#### Saved entries:
::::
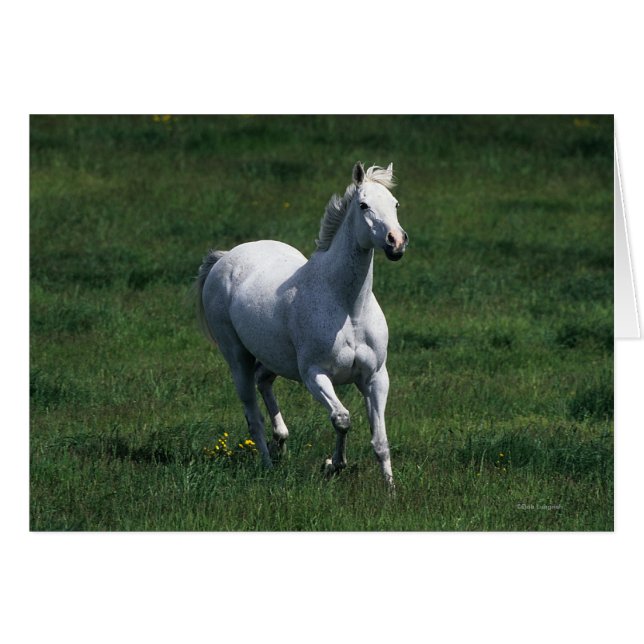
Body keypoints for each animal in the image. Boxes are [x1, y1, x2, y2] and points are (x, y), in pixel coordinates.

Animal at [196, 162, 408, 488]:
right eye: (363, 205)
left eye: (395, 204)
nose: (396, 242)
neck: (348, 308)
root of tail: (224, 257)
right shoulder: (314, 374)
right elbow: (342, 419)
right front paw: (334, 465)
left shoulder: (375, 378)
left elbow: (380, 441)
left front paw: (390, 488)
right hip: (237, 357)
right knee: (252, 415)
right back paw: (268, 464)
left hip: (274, 358)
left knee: (263, 382)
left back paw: (280, 442)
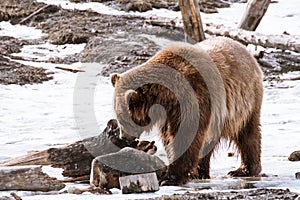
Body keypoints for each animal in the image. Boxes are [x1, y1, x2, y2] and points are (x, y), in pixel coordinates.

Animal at [109, 36, 262, 186]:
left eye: (122, 118)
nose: (124, 137)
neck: (165, 96)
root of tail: (246, 51)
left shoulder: (192, 97)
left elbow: (187, 135)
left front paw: (171, 177)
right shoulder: (168, 113)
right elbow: (170, 137)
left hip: (246, 101)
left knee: (248, 134)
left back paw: (244, 170)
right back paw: (200, 172)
::::
#### PROBLEM DETAILS:
Which lines of the entries above contain the word "elbow"? Copy each of them.

#### SOLUTION TO THIS TASK:
right elbow: (342, 419)
left elbow: (380, 441)
left elbow: (187, 135)
right elbow: (170, 137)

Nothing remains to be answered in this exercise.